The 4 most common vision problems corrected by glasses and contacts: Your Eye Define memo of the month for January

  1. Myopia.  The most common.  It simply means that you don’t see as well far away as you do up close.  You are NEARsighted or you see NEAR BETTER.  This visual condition is also the easiest to explain.  The light is focused in front of the retina, so a minus lens is used to alter the light so that your eye focuses the light on the retina.
  2. Hyperopia.  Often referred to as the opposite.  Light lands behind the retina and is brought incident to the retina with a plus lens instead of a minus lens.  You see FAR BETTER because you are FARsighted, seems simple enough.   But did you know that if you aren’t one or the other you are emmetropic, and emmetropia is as common as flipping a coin and having it land on it’s edge?  So why doesn’t everyone wear glasses?  Because of a thing called accommodation.  Inside the eye there is a natural lens that can change its shape to focus for near and back to far.  If we have a small amount of hyperopia (we need more plus), say around 1/2 unit deficient, our eye can internally compensate by adding +0.50 unit of power to our normal tonic state, flexing that muscle a little bit all the time.  Hyperopes that need glasses can’t compensate because the focusing system doesn’t work as well as it once did or because the amount of hyperopia exceeds what they can do comfortably (eyestrain, headaches, blur at near, focusing delay…).   This is one reason why a thorough history of symptoms is critical at any eye examination.

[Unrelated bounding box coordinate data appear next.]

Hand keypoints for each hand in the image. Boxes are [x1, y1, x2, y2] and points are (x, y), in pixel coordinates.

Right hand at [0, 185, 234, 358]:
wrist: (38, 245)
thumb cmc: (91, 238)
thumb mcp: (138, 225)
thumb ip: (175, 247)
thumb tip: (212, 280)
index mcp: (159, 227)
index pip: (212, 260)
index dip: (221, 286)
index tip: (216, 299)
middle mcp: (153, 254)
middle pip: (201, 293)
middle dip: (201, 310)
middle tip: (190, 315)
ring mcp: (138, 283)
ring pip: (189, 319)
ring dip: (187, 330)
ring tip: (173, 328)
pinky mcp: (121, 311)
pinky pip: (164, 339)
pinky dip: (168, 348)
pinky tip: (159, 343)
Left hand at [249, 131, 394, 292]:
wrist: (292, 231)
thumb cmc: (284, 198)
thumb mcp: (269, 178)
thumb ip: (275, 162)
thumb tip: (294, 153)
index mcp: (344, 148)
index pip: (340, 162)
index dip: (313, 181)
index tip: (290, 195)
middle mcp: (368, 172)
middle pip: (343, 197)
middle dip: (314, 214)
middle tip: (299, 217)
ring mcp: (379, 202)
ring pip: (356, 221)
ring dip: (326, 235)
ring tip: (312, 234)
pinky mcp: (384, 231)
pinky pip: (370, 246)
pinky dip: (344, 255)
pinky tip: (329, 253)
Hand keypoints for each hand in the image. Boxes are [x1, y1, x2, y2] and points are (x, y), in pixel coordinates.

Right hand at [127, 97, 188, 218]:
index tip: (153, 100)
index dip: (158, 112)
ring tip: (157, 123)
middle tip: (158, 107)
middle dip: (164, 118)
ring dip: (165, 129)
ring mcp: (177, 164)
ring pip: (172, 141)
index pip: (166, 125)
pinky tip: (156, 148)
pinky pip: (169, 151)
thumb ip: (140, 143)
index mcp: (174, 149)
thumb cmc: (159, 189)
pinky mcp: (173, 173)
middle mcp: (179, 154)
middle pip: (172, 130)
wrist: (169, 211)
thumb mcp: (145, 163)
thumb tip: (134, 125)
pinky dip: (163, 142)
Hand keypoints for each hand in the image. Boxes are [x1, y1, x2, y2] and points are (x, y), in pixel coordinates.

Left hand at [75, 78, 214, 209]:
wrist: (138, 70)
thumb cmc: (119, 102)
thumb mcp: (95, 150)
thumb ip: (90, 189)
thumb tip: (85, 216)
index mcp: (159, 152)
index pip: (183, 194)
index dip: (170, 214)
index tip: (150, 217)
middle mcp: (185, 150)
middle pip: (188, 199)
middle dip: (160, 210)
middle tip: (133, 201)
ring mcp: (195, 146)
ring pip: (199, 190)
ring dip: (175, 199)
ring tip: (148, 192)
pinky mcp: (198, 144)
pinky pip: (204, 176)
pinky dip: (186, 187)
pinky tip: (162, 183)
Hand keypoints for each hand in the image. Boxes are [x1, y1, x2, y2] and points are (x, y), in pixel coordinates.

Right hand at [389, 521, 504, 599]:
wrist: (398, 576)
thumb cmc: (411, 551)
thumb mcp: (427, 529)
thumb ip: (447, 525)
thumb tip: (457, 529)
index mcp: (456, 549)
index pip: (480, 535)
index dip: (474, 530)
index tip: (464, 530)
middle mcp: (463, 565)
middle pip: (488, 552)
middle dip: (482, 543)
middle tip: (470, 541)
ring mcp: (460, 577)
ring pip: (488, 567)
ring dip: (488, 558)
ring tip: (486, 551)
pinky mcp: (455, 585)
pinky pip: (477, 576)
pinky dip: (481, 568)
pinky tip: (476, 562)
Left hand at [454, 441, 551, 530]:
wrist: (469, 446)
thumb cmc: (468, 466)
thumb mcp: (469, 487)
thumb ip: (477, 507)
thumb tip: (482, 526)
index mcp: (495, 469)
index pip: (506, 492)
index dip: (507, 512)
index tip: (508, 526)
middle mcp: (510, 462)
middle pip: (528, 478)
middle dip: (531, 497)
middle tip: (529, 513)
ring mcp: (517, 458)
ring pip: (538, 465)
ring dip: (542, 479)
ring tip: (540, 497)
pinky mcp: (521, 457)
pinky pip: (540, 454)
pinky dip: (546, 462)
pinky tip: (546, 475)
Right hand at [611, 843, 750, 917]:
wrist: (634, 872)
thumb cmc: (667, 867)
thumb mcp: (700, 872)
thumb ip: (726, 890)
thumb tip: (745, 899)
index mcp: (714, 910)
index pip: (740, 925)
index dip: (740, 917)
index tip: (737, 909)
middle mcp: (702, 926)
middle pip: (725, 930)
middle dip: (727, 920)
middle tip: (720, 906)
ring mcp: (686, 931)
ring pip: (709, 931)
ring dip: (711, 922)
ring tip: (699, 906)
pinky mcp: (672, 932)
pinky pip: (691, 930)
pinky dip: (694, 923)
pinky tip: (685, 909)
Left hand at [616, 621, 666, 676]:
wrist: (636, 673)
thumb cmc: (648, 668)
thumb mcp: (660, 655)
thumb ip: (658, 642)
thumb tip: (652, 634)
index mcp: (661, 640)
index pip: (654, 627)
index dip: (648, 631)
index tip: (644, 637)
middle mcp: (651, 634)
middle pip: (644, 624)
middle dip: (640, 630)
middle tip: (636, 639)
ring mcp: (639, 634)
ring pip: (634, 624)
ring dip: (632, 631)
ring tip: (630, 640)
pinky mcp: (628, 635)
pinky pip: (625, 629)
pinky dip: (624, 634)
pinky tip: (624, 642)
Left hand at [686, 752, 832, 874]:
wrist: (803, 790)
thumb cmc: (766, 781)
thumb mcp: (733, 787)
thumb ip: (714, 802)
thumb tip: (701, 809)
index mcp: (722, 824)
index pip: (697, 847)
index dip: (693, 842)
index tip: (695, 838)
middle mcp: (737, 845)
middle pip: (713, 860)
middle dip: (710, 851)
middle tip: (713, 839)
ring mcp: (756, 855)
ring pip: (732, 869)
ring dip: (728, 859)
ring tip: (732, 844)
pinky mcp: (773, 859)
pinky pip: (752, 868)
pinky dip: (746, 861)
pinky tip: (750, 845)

  3. Presbyopia.  When our focusing power is no longer able to bring things up close into focus we suffer from Presbyopia, a fancy word that really means “I need help focusing at near with multifocal lenses”.  When we are young we have about 18 units of focusing power, by the time we are 45 we are left with only about 3 units.  This is the result of several anatomical changes including fatigue of the muscle, changes in the crystalline lens, space available for flexure and attachment of the zonules to the lens.  There are researchers tying to find a cure for presbyopia, but in the meantime treatment is done in the form of multifocal lenses: either glasses or contacts.  If you suffer from presbyopia and you do not use a multifocal lens, you are not treating the focusing problem.
  4. Astigmatism.  This is the most often confused condition.  It sounds scary, but nearly everyone has some degree of astigmatism.  It simply means that the amount of correction needed in one direction, say horizontal, is different from the other, vertical.  So if you have a prescription of +1.00-0.25 x 180, at the horizontal your power is +1.00 but if we were to move across the lens the power would change by -0.25 from horizontal to vertical making the correction in the lens’s vertical axis +0.75.  Astigmatism distorts at all distances and should be accounted for whenever significant.  Advanced equipment like the OPD III detect the location and amount of the astigmatism with extreme accuracy.  Refinement is sometimes necessary by comparing two images and much of the “which is better one or two” is spent twisting between more vertical and more horizontal axes to find the one location that works best for you.  Extreme amounts astigmatism can be an indication of corneal or other eye disease and should be monitored by your eye doctor.  If you have high astigmatism, check with your doctor to see if topography is an appropriate test for you.